If you’re sick of trying to find a place to rent every few years for the rest of your life, the other option is to buy. I’m sure I won’t be the first to tell you just. How. Difficult. This. Is. Especially without getting the help of your folks, which isn’t a reality for everyone.

This article was originally published by The Foundation for Young Australians.

After 4 years of being perfect tenants, recently my housemates and I received, without warning, a notice of eviction.

No heads up, no thank you for 4 years of on-time rent and treating the house with respect. Just a 1-page eviction notice from our Property Manager saying the owner wanted to sell. And they were perfectly within their rights to do it. Ouch.

The realisation of how little power renters have hit me. Throughout my years living in that share house, it was nearly impossible to get someone to come out to look at, say, a messed up tap or a door that wouldn’t close. But 1 piece of paper and it’s time for us to find a new place to call home after 5 years.

Finding a new place to rent is damn hard. The demand for rental properties, especially where I’ve been looking in Melbourne, is off the charts. You don’t have to look very far to see the evidence.

Exhibit A: have you heard of Fairy Floss Real Estate? It’s a Facebook group with over 92,000 Melbournian members who can let each other know when they have a room available for rent. And people looking for some nice mates to live with can get to know each other. It’s mostly for share-housing and a more informal version of sites like flatmates.com.au (also a viable option).

It’s a really really smart idea and an excellent way to connect people with similar interests looking for somewhere to call home. But it’s also a demonstration of just how many other young Australians are in a similar situation to me.

If you’re accepted to join the group, you get notifications when users post that they have a room up for grabs. On more than one occasion however, I have found myself getting a notification, going to the post to get some more details only to find that 30 people have already asked if they can fill the room.

There is of course one of my favourite websites to pretend to be rich on, realestate.com.au. They do have a section on rental homes currently available listed by loads of different real estate agents, which are ready to be filled with you and your mates. It’s totally a viable option as well, and I went to a few inspections. They tend to follow this kind of pattern:

1. Arrive to see a massive line around the block of fashionable twenty somethings that I assume are all very rich.

2. Have a quick walk through the house with 600 others. Pretend to know what you’re exactly looking for by banging the walls with your knuckles a few times.

3. Notice how it is actually incredibly impractical, and that the “third bedroom” is actually a hallway heading to an outhouse.

4. Go to leave and overhear others telling the agent that they love it and offering to pay $50 a week over the asking price and the first 3 months of rent upfront.

5. Cry. 6. Repeat.

If you’re sick of trying to find a place to rent every few years for the rest of your life, the other option is to buy.
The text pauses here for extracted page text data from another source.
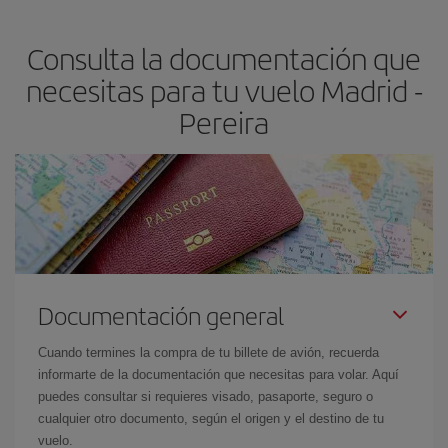
precio según tus necesidades de viaje. La tarifa básica, te
asegura el vuelo más barato.
Consulta la documentación que
necesitas para tu vuelo Madrid -
Pereira
Documentación general
Cuando termines la compra de tu billete de avión, recuerda
informarte de la documentación que necesitas para volar. Aquí
puedes consultar si requieres visado, pasaporte, seguro o
cualquier otro documento, según el origen y el destino de tu
vuelo.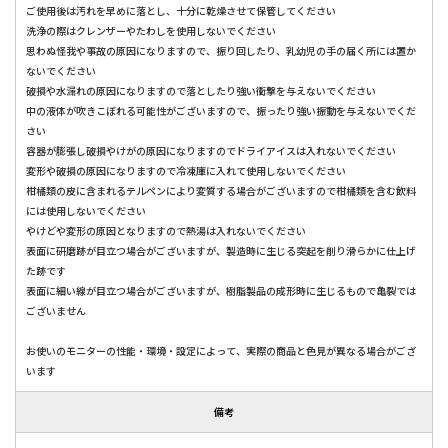
ご使用後は汚れを早めに落とし、十分に乾燥させて保管してください
洗浄の際はクレンザーやたわしを使用しないでください
思わぬ怪我や事故の原因になりますので、振り回したり、乳幼児の手の届く所には置か
ないでください
破損や水漏れの原因になりますので落としたり強い衝撃を与えないでください
中の液体が吹きこぼれる可能性がございますので、振ったり強い振動を与えないでくだ
さい
容器が膨張し破損やけがの原因になりますのでドライアイスは入れないでください
変形や破損の原因になりますので冷凍庫に入れて使用しないでください
柑橘類の皮に含まれるテルペンにより変質する場合がございますので柑橘類を含む飲料
には使用しないでください
やけどや変形の原因となりますので熱湯は入れないでください
表面に研磨跡が目立つ場合がございますが、製造時に生じる突起を削り滑らかに仕上げ
た跡です
表面に細い線が目立つ場合がございますが、樹脂製品の成形時に生じるもので亀裂では
ございません
お使いのモニターの性能・環境・設定によって、実際の商品と色見が異なる場合がござ
います
備考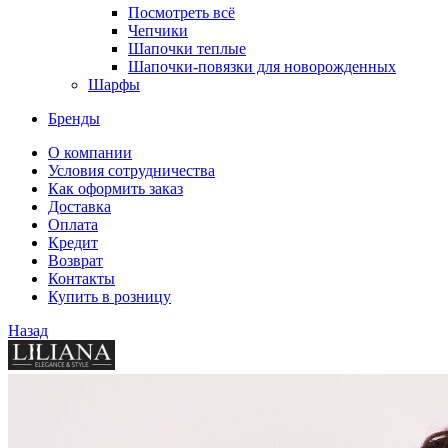
Посмотреть всё
Чепчики
Шапочки теплые
Шапочки-повязки для новорожденных
Шарфы
Бренды
О компании
Условия сотрудничества
Как оформить заказ
Доставка
Оплата
Кредит
Возврат
Контакты
Купить в розницу
Назад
I’m sure I won’t be the first to tell you just. How. Difficult. This. Is. Especially without getting the help of your folks, which isn’t a reality for everyone.

I hear some older people say that it’s not harder for young people to buy a place, that salaries have gone up as well as house prices. They talk about how young people are just too picky with where they want to live. However, our research shows that, on average, young people now need to take on a home loan that is 134% of their disposable income. This compared to 32% in 1988. The same research also shows it now takes that average Sydney home buyer 15 years to save a deposit, compared to the 6 years it took the average Sydney home buyer in 1985. Our salaries just aren’t keeping up. Young people’s incomes have only slightly increasing in comparison to their older counterparts over the past 30 years. 15-24-year-olds have had a 20% salary increase, whilst 45-59-year-olds have seen a 37% increase.

So what’s the answer? Well it’s very complex. When buying a place feels impossible for the foreseeable future, and the market to find a place just to rent is so competitive, I honestly don’t know. But it does make me think about our current housing market and just how hard it is for other young people. But I don’t necessarily think that coming up with an answer is up to me either?